Terakhir sekali dibentuklah kaom ja sandang (kaum penyandang).

Para imigran Hindu, yang memang terdiri dari empat kasta, tadinya
tergolong dalam kaum empat yang berdiam di tanah Abee, Lam Leuot,
Montasiek dan Lam Nga. Mereka akhirnya menganut agama Islam dengan
pemimpin kelompok yang bergelar imeum (imam).

Namun, di tanah Batak, tidak ada klasifikasi secara resmi seperti
tersebut di atas. Diyakini orang-orang Tamil, berasimilasi secara
sukarela dengan adat Dalihan Na Tolu yang menjadi sistem budaya,
sosial dan adat Bangsa Batak.

Prof. Van Ronkel beranggapan bahwa kata-kata seperti gudang, kuli,
suasa, kodi, kolam, peti, niaga, bedil dan tembaga, berasal dari
bahasa Tamil (Het Tamil Element in Het Maleisch oleh Van Ronkel,
Tijdschr. No. 45 Tahun 1902). Perlu kita ingat bahwa kitab adat
Batak disebut Kitab Tumbaga Holing. Tumbaga adalah Tembaga yang
berasal dari bahasa Tamil dan Holing adalah Keling atau sebutan
untuk Tamil.

Begitu juga dengan kata-kata yang dipakai setiap hari seperti
marapulai, pualam, cemeti, jodoh, gundu, badai, kolam, belenggu,
dahaga, kanji, mahligai (ingat makam mahligai di Barus!), talam
(nama kue), onde-onde, apam dan serabi. Melihat dari variasi
bahasanya dapatlan kita simpulkan bahwa orang Tamil di tanah Batak
berprofesi sebagai orang `biasa' atau pedagang.

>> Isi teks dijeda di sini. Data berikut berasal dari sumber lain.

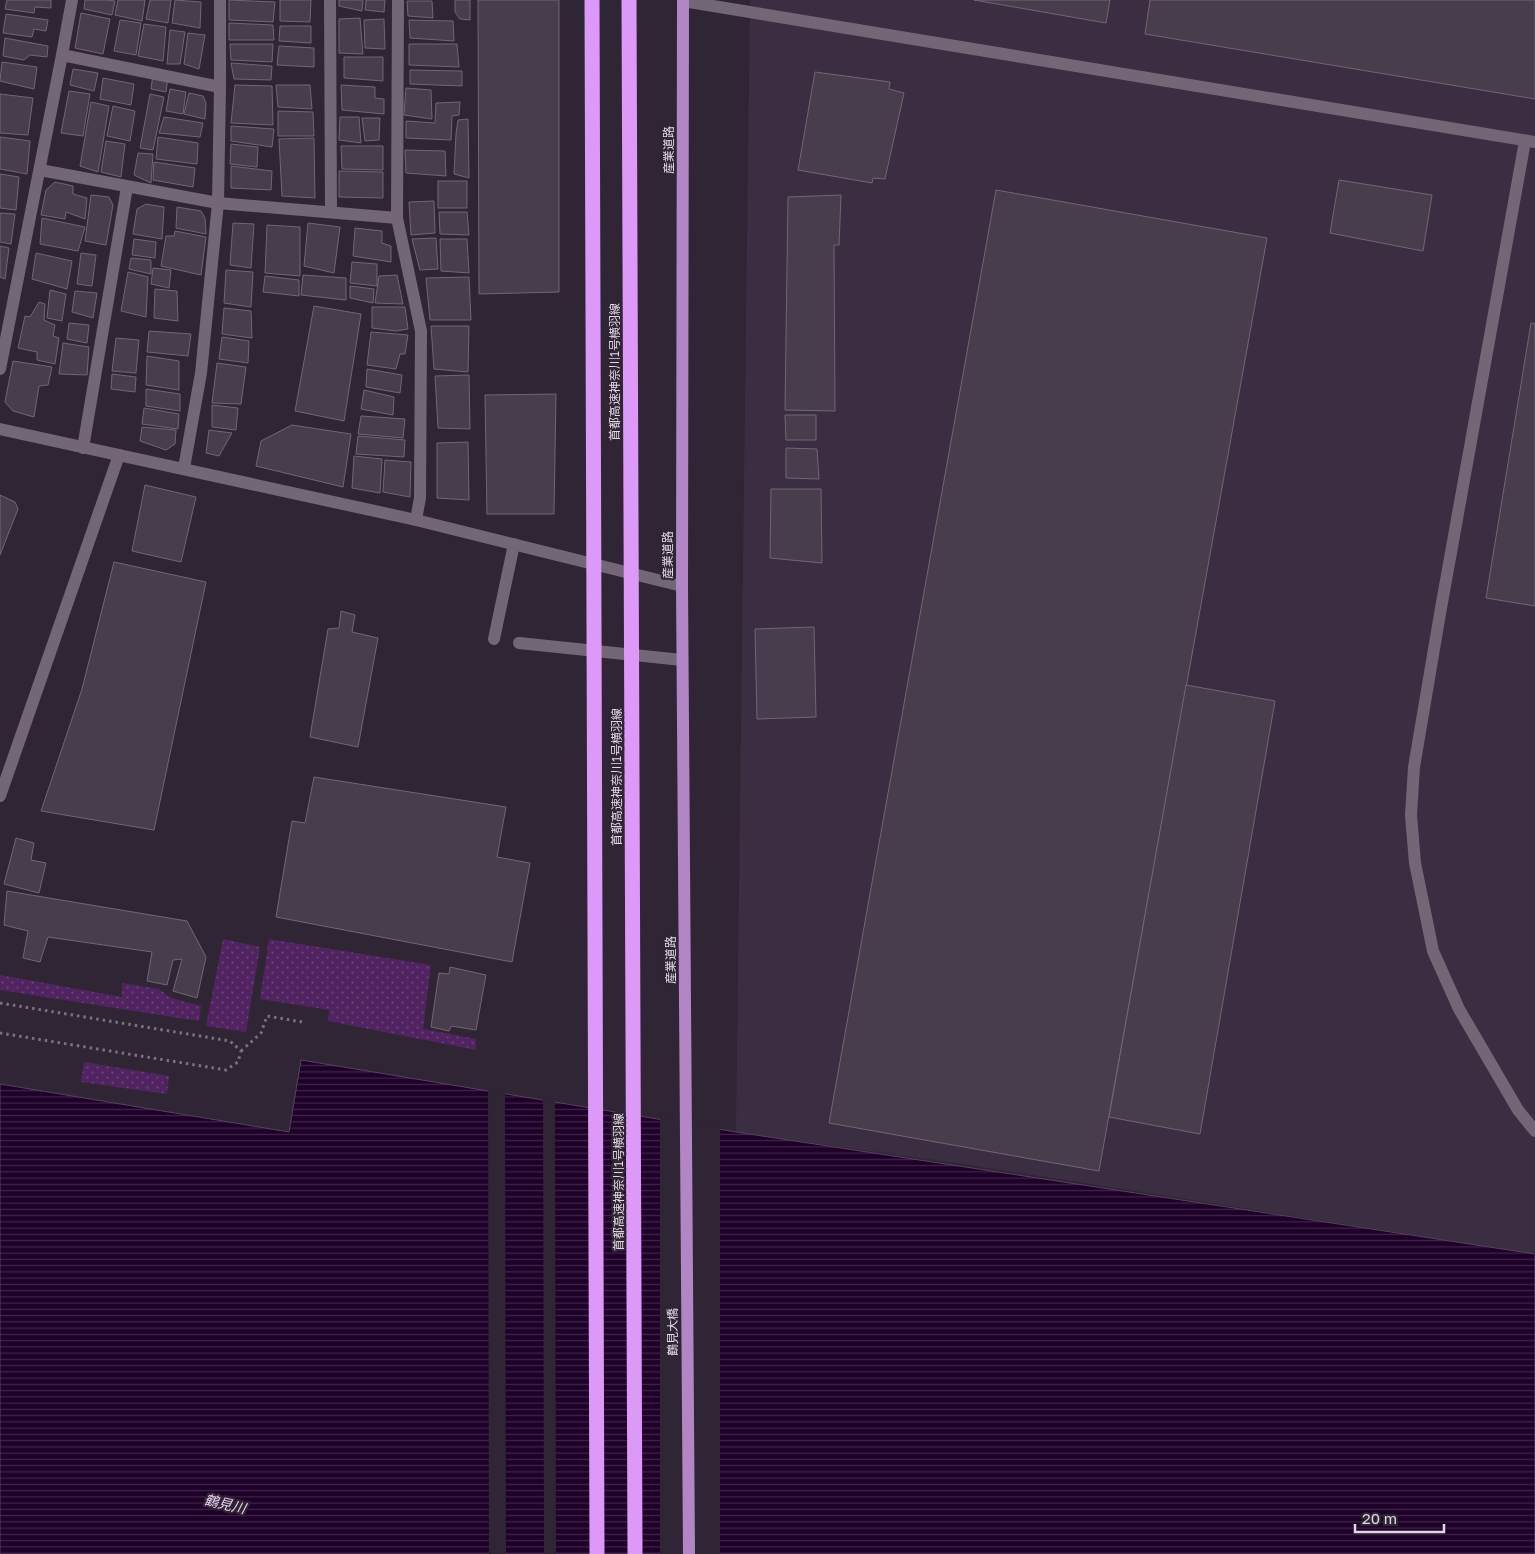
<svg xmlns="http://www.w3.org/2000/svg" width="1535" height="1554" font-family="'Golos Text','Noto Sans JP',sans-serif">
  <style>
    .built { fill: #3c2e42 }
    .grass { fill: url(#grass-dots) }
    .water { fill: url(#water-rules); stroke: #584161 }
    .pier { fill: #302534 }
    .building { fill: #483d4c; stroke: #716676 }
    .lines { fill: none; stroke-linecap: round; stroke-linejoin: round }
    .path { stroke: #7b727f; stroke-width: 3; stroke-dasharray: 2.5 4; stroke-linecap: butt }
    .minor { stroke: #726677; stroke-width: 12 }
    .major { stroke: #b285c4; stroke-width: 12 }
    .highway { stroke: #dd99f7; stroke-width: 15 }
    .labels { text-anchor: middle; stroke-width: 4.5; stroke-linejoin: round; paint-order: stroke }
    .street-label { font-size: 12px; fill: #e0d9e3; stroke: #302534 }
    .water-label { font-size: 14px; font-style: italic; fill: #ecd1f7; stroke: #302534 }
  </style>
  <defs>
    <pattern id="grass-dots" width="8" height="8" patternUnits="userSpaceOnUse" patternTransform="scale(1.25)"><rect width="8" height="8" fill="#512461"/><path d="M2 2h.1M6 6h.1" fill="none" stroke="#6a4378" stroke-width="1.8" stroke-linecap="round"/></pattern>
    <pattern id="water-rules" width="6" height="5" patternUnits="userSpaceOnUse" patternTransform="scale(1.25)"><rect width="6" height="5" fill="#1e0029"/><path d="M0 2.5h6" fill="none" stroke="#3e2548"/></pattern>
  </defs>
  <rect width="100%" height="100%" fill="#302534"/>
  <!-- built -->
  <polygon class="built" points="750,0 1535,0 1535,1254 963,1164 736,1132"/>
  <!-- grass -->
  <g class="grass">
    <polygon points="223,939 260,947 246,1032 206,1026"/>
    <polygon points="269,939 431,965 423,1029 476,1039 476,1050 328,1021 329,1010 260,999"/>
    <polygon points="0,975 122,997 122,983 159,989 171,998 201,1006 199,1021 0,990"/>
    <polygon points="84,1062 169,1076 167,1094 81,1082"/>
  </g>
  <!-- water -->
  <polygon class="water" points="301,1060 736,1132 1535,1254 1535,1554 0,1554 0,1084 289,1132"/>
  <!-- pier -->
  <g class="pier">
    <polygon points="488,1088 505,1091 506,1554 489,1554"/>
    <polygon points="543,1098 555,1100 556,1554 544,1554"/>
    <polygon points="660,1117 720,1127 720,1554 660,1554"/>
  </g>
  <!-- building -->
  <g class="building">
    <polygon points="7,0 51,0 51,8 35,7 34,13 5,9"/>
    <polygon points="85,0 107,0 115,1 112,15 84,9"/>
    <polygon points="118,0 145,0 142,21 115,15"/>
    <polygon points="150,0 171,0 168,23 146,19"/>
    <polygon points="175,0 201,2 200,28 172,23"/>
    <polygon points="229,0 275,2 273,22 229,20"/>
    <polygon points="280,0 311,0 310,22 280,21"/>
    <polygon points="339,0 363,0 362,11 339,6"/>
    <polygon points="366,0 385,0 384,12 365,10"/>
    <polygon points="455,0 470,0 470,20 460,19 455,12"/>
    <polygon points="478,0 559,0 559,292 479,294"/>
    <polygon points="974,0 1110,0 1106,23"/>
    <polygon points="1150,0 1535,0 1535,99 1145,34"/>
    <polygon points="407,1 432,1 433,18 408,16"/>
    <polygon points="81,13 110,19 103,54 75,48"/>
    <polygon points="6,14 48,20 46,31 34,29 32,37 3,33"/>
    <polygon points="360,18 363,54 339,53 339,19"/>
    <polygon points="384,19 385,49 365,48 364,20"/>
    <polygon points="120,20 141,23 136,55 114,51"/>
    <polygon points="409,20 453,21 454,41 410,38"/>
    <polygon points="229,23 273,25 274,40 229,40"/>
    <polygon points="144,24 166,27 163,61 138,56"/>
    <polygon points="280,26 311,26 311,43 279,41"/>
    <polygon points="170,30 185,32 180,64 167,64"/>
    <polygon points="188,33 205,35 199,69 184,64"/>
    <polygon points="5,38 48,46 47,57 30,55 24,60 3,56"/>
    <polygon points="230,44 273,44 272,62 231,60"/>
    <polygon points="409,44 457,44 459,67 409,65"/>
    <polygon points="279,46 314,48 314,67 277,65"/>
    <polygon points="344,57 383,57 383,81 344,78"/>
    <polygon points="2,62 37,67 34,89 0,81"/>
    <polygon points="231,63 272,66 271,80 234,79"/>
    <polygon points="73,69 98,73 94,91 70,85"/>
    <polygon points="410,70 462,71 462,86 410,84"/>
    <polygon points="815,72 890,82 889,89 904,93 885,179 873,178 872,183 798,170"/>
    <polygon points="153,74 168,77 166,92 151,89"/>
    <polygon points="103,78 134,84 131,105 100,99"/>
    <polygon points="235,85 272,86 273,125 231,123"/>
    <polygon points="276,85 310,85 312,109 278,107"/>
    <polygon points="341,85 375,87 375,98 384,99 384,114 342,110"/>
    <polygon points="406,88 431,90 432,119 404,115"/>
    <polygon points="170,89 186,92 183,114 166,111"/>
    <polygon points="69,91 90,94 83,136 61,133"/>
    <polygon points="189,93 203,96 206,103 205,119 184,114"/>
    <polygon points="0,94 33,98 28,135 0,133"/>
    <polygon points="150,94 164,97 153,150 140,148"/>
    <polygon points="91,102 109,106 98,172 80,166"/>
    <polygon points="460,102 459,115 452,116 451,140 406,138 406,121 435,123 436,103"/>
    <polygon points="113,106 135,111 130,141 107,136"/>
    <polygon points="278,111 313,112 314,136 278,136"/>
    <polygon points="164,117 203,123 200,137 159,133"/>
    <polygon points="340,117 359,117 361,143 339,140"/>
    <polygon points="362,118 380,118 379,140 365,141"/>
    <polygon points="468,119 469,178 454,174 456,134 458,120"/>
    <polygon points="231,126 274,129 272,147 231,141"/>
    <polygon points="0,137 30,141 27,174 0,169"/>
    <polygon points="158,137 198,143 197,164 156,159"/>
    <polygon points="314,138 315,198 282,196 279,139"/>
    <polygon points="106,141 125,144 121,177 101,172"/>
    <polygon points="231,144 258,147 257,167 230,164"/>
    <polygon points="341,146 383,146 383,170 342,169"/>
    <polygon points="405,150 445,151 446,176 406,173"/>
    <polygon points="138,153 153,154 151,183 134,175"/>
    <polygon points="154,162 195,168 193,187 153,180"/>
    <polygon points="231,166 272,171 271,190 231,188"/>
    <polygon points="339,171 383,172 383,198 339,197"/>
    <polygon points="0,174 19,177 16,210 0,208"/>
    <polygon points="1339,180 1432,195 1423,251 1330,233"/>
    <rect x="438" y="181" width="29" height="27"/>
    <polygon points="55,182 73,186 73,194 87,198 85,219 66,212 65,219 41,215 46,190"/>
    <polygon points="996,190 1267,238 1099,1171 829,1123"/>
    <polygon points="91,195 109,197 113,205 106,245 85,241"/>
    <polygon points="841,195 839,245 834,245 835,411 785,410 788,197"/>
    <polygon points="434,201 435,233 411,235 409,202"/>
    <polygon points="146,204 164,207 162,239 133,234 137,209"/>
    <polygon points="177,207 201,211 205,218 206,234 176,228"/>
    <polygon points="439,212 467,212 469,235 440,234"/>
    <polygon points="0,213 15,214 11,244 0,242"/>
    <polygon points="42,218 85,227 78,251 40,244"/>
    <polygon points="233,223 254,224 251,268 230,265"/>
    <polygon points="308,223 340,227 334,273 304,266"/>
    <polygon points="267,225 300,227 300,276 265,273"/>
    <polygon points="355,228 382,231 382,243 391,246 391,262 353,256"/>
    <polygon points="175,231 206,237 201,275 161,266 166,236 174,236"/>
    <polygon points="436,238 438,269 420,270 412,239"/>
    <polygon points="134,239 156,242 155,258 132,255"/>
    <polygon points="440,239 467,239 469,273 441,271"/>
    <polygon points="0,246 9,248 5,279 0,277"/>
    <polygon points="36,253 72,261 67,289 32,279"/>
    <polygon points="81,253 96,255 92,286 77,284"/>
    <polygon points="131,258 151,260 151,274 129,269"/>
    <polygon points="352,262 377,264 377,286 350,283"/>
    <polygon points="153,268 171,270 169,288 151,284"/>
    <polygon points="226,270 253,272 251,307 224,303"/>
    <polygon points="128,272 148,277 146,317 121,311"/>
    <polygon points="303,275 346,278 346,300 301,295"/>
    <polygon points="397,275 403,304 375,303 379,276"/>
    <polygon points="265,276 299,280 299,296 263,292"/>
    <polygon points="469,277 471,320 430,320 426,278"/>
    <polygon points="350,286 374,289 373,303 350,298"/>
    <polygon points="155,289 177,291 178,321 154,318"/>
    <polygon points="50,290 66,294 62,321 47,318"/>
    <polygon points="75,291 97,293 93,318 72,312"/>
    <polygon points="39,302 45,304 44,320 55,325 53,336 59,338 55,364 37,360 37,352 18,348 25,316 30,317"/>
    <polygon points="314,306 361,314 344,421 295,411"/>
    <polygon points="372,307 405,307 408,329 396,331 372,328"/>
    <polygon points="224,308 251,311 252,338 222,334"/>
    <polygon points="69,323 89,325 87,343 67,339"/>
    <polygon points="1531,323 1535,324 1535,606 1486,598"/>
    <polygon points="431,326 469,326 468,372 434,369"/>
    <polygon points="149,331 191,334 188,356 147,352"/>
    <polygon points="371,332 408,335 405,354 400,354 396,369 367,365"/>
    <polygon points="222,337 249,341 248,363 219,359"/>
    <polygon points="116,338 139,340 136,373 112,371"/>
    <polygon points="63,343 89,347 87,375 59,374"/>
    <polygon points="147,356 179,361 179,390 146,385"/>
    <polygon points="13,361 52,367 48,385 39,386 34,417 13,411 5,402"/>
    <polygon points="217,363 246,367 241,404 212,403"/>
    <polygon points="367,369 402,375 400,393 366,387"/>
    <polygon points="112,374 136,377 135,392 111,389"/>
    <polygon points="469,375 470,429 438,428 435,376"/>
    <polygon points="146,389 180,394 180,411 146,406"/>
    <polygon points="364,390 394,397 393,415 361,409"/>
    <polygon points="556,394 554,514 487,514 485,395"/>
    <polygon points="212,405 238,408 236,430 212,427"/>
    <polygon points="144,408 179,414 178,429 142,424"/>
    <polygon points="785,415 816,415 816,440 786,440"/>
    <polygon points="361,416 405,419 403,438 358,434"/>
    <polygon points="292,425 351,434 343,487 256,466 261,441"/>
    <polygon points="142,427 176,430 175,444 166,450 140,441"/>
    <polygon points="209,430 232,433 219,456 206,453"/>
    <polygon points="358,436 405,440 404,457 356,454"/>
    <polygon points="468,442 469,500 437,498 437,443"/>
    <polygon points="786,448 817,449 819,479 786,478"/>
    <polygon points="354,456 382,459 380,493 352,488"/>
    <polygon points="385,460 411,462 410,497 383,492"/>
    <polygon points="145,485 196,497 181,562 132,551"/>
    <polygon points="771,489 821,489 822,563 770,558"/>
    <polygon points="0,495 15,502 18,509 0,555"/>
    <polygon points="114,562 206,582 154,830 41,811 82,689"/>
    <polygon points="341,611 355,615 352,632 378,638 358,747 310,737 328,629 339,628"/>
    <polygon points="814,627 816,717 757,719 755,629"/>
    <polygon points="1186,685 1275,701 1200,1134 1109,1117"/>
    <polygon points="314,777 506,807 497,857 530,863 512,962 276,917 292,821 305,823"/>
    <polygon points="16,838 34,843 31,860 46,863 39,893 4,884"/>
    <polygon points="7,891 187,921 206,957 197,998 173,991 182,959 173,960 167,985 147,981 152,952 48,937 40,962 23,958 28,931 4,925"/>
    <polygon points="450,967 486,975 476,1030 451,1026 449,1031 431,1027 439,973 449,974"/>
  </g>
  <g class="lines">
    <!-- path -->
    <g class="path">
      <polyline points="0,1003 230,1041 241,1051 238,1062 226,1070 0,1033"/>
      <polyline points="241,1051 261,1033 267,1016 302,1022"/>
    </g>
    <!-- minor -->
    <g class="minor">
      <polyline points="330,0 331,212"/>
      <polyline points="683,1 1535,142"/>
      <polyline points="62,55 220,87"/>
      <polyline points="1525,141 1441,608 1414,767 1411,815 1415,863 1433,951 1459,1009 1518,1110 1535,1131"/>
      <polyline points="40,170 218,203 397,218 421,331 420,498 416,520"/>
      <polyline points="397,218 398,0"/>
      <polyline points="0,369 62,55 72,0"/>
      <polyline points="0,429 416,520 682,586"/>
      <polyline points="83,448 127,187"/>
      <polyline points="184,468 201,373 218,203 220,87 220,0"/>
      <polyline points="494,639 514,544"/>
      <polyline points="519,643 682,660"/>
      <polyline points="0,796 119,455"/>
    </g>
    <!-- major -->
    <polyline class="major" points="683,0 682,586 689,1554"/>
    <!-- highway -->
    <g class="highway">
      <polyline points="592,0 597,1554"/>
      <polyline points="629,0 635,1554"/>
    </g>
  </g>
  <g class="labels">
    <!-- street labels -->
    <g class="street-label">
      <text transform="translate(669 150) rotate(-90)" y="4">産業道路</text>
      <text transform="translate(615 372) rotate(-90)" y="4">首都高速神奈川1号横羽線</text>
      <text transform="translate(668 555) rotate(-90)" y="4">産業道路</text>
      <text transform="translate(617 777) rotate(-90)" y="4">首都高速神奈川1号横羽線</text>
      <text transform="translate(671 960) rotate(-90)" y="4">産業道路</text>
      <text transform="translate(619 1182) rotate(-90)" y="4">首都高速神奈川1号横羽線</text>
      <text transform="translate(673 1332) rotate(-90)" y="4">鶴見大橋</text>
    </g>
    <!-- water labels -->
    <g class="water-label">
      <text transform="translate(225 1504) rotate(13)" y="5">鶴見川</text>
    </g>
  </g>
  <!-- scale -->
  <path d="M1355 1524v8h89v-8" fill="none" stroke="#e0d9e3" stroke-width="2.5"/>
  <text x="1362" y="1524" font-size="15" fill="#e0d9e3" stroke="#302534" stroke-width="4" paint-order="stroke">20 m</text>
</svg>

Beberapa ahli berpendapat bahwa orang Batak Karo, khususnya marga
Sembiring, merupakan orang yang paling banyak mendapat pengaruh dari
budaya Tamil ini. Bahkan ada yang mengatakan bahwa Sembiring
merupakan keturunan Tamil.

Lucunya, Guru Patimpus putera Si Raja Hita yang merupakan putera
dari Sisingamangaraja alias Mahkuta alias Manghuntal disebutkan juga
bermarga Sembiring. Namun penabalan marga dalam sejarah sering
membingungkan, karena penyusunan dan stratifikasi marga baru
dilakukan pada zaman Belanda.

Memang ada yang berpendapat bahwa sebenarnya Tarombo dalam
masyarakat Batak merupakan kiasan dari konstelasi politik kuno di
tanah Batak. Misalnya nama Sariburaja dalam salah satu tarombo
Batak, sebenarnya bukanlah nama orang tapi nama sebuah kerajaan yang
pernah berkuasa meliputi tanah Batak dan semua Sumatera yakni
Sriwijaya.

Maka begitu juga nama marga Sinambela. Apakah ini nama orang atau
hanya gelar saja, saat itu, yang ditujukan kepada seseorang yang
mempunyai kharisma dan kebiasaan mulia yang selalu membela mereka
yang teraniaya seperti apa yang ditunjukkan oleh Manghuntal selama
hidupnya. Dia melunasi utang para korban rentenir, memerdekakan
budak dan lain sebagainya. Sinambela berarti orang yang selalu
membela dari anarki kemungkaran dan kemaksiatan

Merujuk dari kenyataan ini patut dipertanyakan penyusunan marga dan
Tarombo yang dilakukan berdasarkan inisiatif beberapa pegawai
Belanda di zaman penjajahan. Revaluasi dan riset kembali sangat
dibutuhkan untuk melihat sisi-sisi sejarah yang digelapkan dengan
sistem pohon geneologis yang disandarkan kepada anggapan bahwa
seakan-akan itu sudah baku berdasarkan informasi Belanda. Bisa saja
80 persen marga dan Tarombo tersebut sudah mendekati kebenaran namun
terdapat beberapa kelainan yang patut dipertanyakan. Oleh karena
itulah banyak ahli sejarah Batak menempatkan Tarombo sebagai sumber
pembanding saja setelah sumber utama dalam penulisan sejarah.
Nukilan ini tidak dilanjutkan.